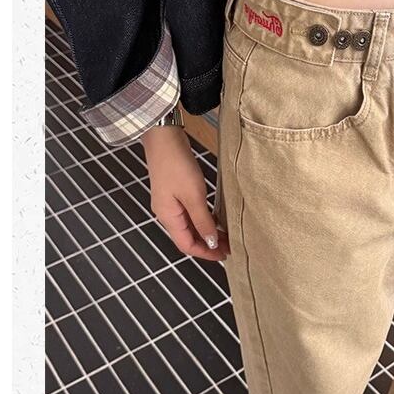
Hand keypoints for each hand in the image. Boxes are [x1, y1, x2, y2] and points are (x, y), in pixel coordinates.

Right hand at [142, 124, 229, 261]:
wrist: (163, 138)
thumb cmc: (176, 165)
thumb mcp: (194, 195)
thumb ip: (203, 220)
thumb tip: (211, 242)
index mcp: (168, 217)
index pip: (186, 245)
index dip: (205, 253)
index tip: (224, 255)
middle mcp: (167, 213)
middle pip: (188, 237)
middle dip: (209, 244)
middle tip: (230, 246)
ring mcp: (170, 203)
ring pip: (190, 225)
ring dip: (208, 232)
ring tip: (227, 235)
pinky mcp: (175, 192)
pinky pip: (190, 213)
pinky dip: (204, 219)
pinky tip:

········

The records above are to be quoted exactly, with all pictures left out.

** Solution **
Hand keypoints for each hand in the image. Boxes are [x1, y1, x2, y2] and points are (x, y), in pixel coordinates.

Right hand at [142, 124, 229, 261]:
wrist: (163, 138)
thumb cmc: (176, 165)
thumb mcp: (194, 195)
thumb ip: (203, 220)
thumb tip: (211, 242)
index mcp: (168, 217)
index pip: (186, 245)
index dip: (205, 253)
index tip: (224, 255)
middle mcp: (167, 213)
middle pip: (188, 237)
middle dip: (209, 244)
middle tip: (230, 246)
ring mcp: (170, 203)
ring pip: (190, 225)
ring dip: (208, 232)
ring tip: (227, 235)
pinky mcp: (175, 192)
pinky pip: (190, 213)
pinky dip: (204, 219)
pinky tip:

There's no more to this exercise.